Me cuesta trabajo llevarles el ritmo, descifrarlos, entenderlos y darles espacio. Aquí presento un leve pero compulsivo intento por organizar esta información.
En esta compulsión por registrar, nombrar, escribir y entintar devienen imágenes en donde el texto soez, fluido e inconsciente genera figuras que le agregan un peso y significado distinto al verse envuelto dentro de éstas.
Uso el texto como generador y creador de imágenes y uso a las imágenes como un activo para potencializar, suavizar, contradecir y manipular el mensaje mismo. El texto funciona como elemento principal del dibujo y la imagen es el resultado directo de la escritura.
El artista Tsang Kin-wah, en las notas sobre su proyecto “Interior”, menciona cómo imagen y texto son dos estructuras distintas de representación. Una es pictórica, visual y abierta a interpretaciones, mientras que el texto, funciona como una guía para dirigir al lector a percibir e interpretar el significado de cierta manera.

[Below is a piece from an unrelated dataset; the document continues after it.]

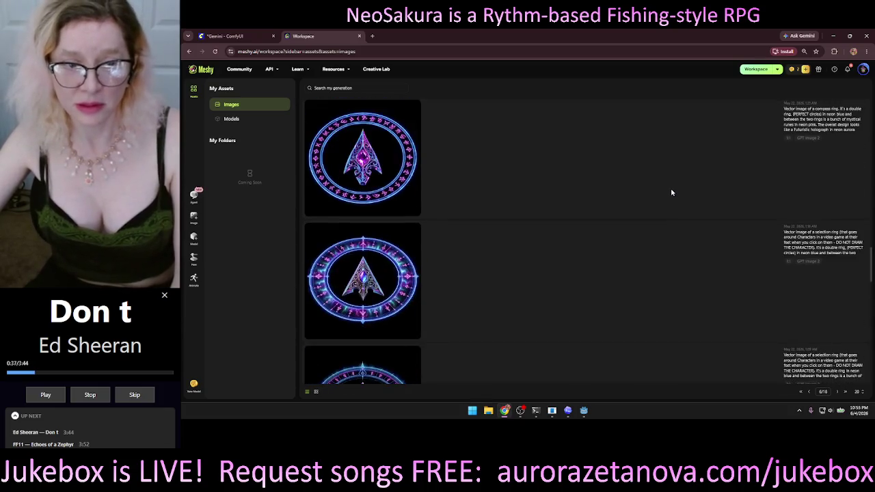
scroll(667, 212, "down", 3)
scroll(666, 218, "down", 6)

Tomando como parteaguas el discurso de Kin-wah, “No me acuerdo de lo que te quería decir” funciona como una invitación para que la audiencia se relacione con el lenguaje y la imagen de una forma completa e íntegra. No como dos esferas que funcionan en distintos niveles de interpretación. Sino más bien, desde la completud, desde un diálogo que se establece entre las dos estructuras visuales.
Es un intento por materializar fragmentos del espacio interior que se producen de forma intangible. El título responde a esta misma pulsión de la velocidad de pensamientos y de verborrea mental.

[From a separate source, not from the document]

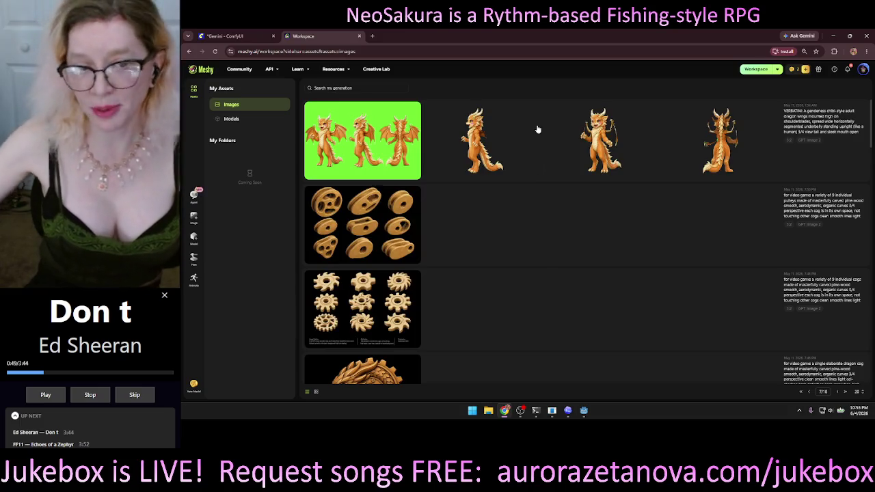
scroll(502, 212, "down", 3)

Las piezas fueron trabajadas en pergaminos de papel bond que simulan cortinas de pensamiento y éstas, fueron entintadas con tinta china, una de las técnicas más recurrentes en mi trabajo visual.
En algunas piezas, muestro imágenes que se develan en la mente, como las siluetas de mis plantas por las cortinas al amanecer, mi cuerpo en posición fetal, interpretaciones de mis libros favoritos y, en otras, las que me parecen más representativas de la instalación,tejo la relación entre texto e imagen como una declaración contundente de que uno no puede existir o funcionar sin el otro.
Este proyecto, es una invitación para que la audiencia cuestione y analice la forma en que se relaciona con su propio diálogo interior. ¿Qué tanta relación y cercanía tenemos con nuestra voz interna, sobre todo, en un panorama que pareciera apuntar cada vez más a una relación directa con uno mismo?